November 14, 2019
The first time I noticed it, it was just … well, one of various things I noticed, and I thought little of it. The second time, I remembered that first time I noticed it. And as my return flight to Mexico left the gate in Atlanta a couple of nights ago, I realised I was seeing something consistent.
Many people on a plane like to look out the window as it takes off. Me, for instance. It’s interesting to see the city falling away from the rising aircraft, and to watch for familiar landmarks as they disappear. But my limited anecdotal observations indicate that Mexicans don’t like to look. They like to pretend it isn’t happening. Since for my latest flight I was assigned the dreaded middle seat of three, I couldn’t open a blind myself.

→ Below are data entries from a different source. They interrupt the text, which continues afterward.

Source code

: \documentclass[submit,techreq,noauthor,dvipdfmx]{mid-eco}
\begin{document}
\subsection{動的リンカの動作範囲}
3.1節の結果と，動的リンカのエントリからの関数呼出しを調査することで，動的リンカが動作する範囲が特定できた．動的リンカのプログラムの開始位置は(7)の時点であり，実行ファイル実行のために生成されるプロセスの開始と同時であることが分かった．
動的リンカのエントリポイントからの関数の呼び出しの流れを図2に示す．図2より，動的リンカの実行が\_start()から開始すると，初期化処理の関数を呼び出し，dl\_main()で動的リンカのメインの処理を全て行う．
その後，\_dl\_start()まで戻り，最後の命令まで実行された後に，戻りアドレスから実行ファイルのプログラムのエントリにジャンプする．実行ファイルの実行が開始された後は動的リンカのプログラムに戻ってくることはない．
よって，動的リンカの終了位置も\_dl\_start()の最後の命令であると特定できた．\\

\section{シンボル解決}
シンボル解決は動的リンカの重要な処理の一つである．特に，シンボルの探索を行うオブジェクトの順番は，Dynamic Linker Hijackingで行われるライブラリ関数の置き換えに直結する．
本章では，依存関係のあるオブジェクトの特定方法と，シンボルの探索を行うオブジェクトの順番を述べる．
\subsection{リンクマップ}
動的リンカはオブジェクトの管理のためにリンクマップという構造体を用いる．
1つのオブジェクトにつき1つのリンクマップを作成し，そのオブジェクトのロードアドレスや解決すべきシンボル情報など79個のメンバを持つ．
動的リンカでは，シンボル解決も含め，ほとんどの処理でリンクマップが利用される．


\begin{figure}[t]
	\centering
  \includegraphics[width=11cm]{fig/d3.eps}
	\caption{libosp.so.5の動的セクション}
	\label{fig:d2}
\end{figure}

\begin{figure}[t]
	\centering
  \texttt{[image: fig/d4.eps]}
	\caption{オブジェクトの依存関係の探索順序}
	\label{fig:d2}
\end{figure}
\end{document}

I was never surprised to see people crossing themselves before a flight. Logically, urban drivers in Mexico (as opposed to their politer rural counterparts) pose a far greater threat to human life than plane crashes. But the national imagination was shocked by the crash that killed the movie star Pedro Infante in 1957, and perhaps the continuing adulation of a man dead for over sixty years keeps that image within the public imagination. Death by plane crash is always untimely, though probably far less horrible than other exits from the human condition.
Pedro Infante in the 1940s. He was an amteur pilot, and actually liked flying.
Mexicana Airlines crashed as a company in 2010, its last flight, oddly, being one to Toronto. But that was a business failure, not a technical one. It was scary for employees and suppliers owed money, and the winding down of its affairs still proceeds in 2019. But unless people unconsciously cross-connect that event with Infante’s demise, I’m not sure there’s an explanation in it.
No longer airborne – an Airbus A318 jet of defunct airline Mexicana.
Maybe it’s just a natural fear that affects a huge number of people, and shutting out the view is a way of reducing that anxiety. Whatever the reason, numerous Mexicans, particularly those who, connected by an inscrutable magnetism, follow me onto flights in and out of Benito Juarez Airport, prefer to pretend take-off is an illusion. And moving over the ground, too. Also, landing.
Landing – now, that often alarms me, especially when there’s a strong cross-wind, as there was coming into Atlanta. Seeing the aircraft move up and down on its approach (apparently, the earth moving farther away then coming nearer) has a scary thrill to it. But I trust aircraft technology far more than I trust antsy Mexico City drivers on a highway. Those guys take crazy risks as they pass slow-moving trucks.
On flights with a large proportion of Mexicans, it can be hard to have that experience, then, where I can watch the journey culminate. I still get the sense of the lurchings the plane goes through as it slows and loses altitude, followed by the jolts and rumblings as it touches down on tarmac. Some people breathe rather than mutter a short prayer of gratitude, then we wait for the long minutes to reach the gate to pass.
But I do miss watching cities recede and come into view. I never used to ask for a window seat, preferring easy exit from one by the aisle. I might change my policy in future.